=== Section Start ===

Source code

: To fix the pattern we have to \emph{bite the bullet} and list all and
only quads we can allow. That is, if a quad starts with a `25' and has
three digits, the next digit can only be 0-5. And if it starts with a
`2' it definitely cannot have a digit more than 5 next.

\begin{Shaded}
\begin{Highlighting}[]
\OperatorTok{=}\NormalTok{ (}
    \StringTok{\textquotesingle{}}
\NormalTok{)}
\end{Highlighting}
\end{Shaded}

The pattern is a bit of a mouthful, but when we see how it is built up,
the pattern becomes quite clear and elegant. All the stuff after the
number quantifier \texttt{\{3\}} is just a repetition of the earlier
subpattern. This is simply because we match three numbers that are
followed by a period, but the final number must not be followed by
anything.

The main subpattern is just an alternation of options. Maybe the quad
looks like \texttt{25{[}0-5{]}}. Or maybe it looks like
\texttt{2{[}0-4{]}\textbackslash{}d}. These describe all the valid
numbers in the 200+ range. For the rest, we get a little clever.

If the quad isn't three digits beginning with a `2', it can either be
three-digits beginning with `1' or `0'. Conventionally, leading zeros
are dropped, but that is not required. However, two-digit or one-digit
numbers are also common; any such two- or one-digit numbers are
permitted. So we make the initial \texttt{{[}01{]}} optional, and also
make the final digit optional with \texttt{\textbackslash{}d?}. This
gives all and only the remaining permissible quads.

=== Section End ===

→ DIRECTIVE: Taking the records as a whole, report how many of their lines include the word "make". Nothing but the number is wanted.

→ TASK ANSWER: 2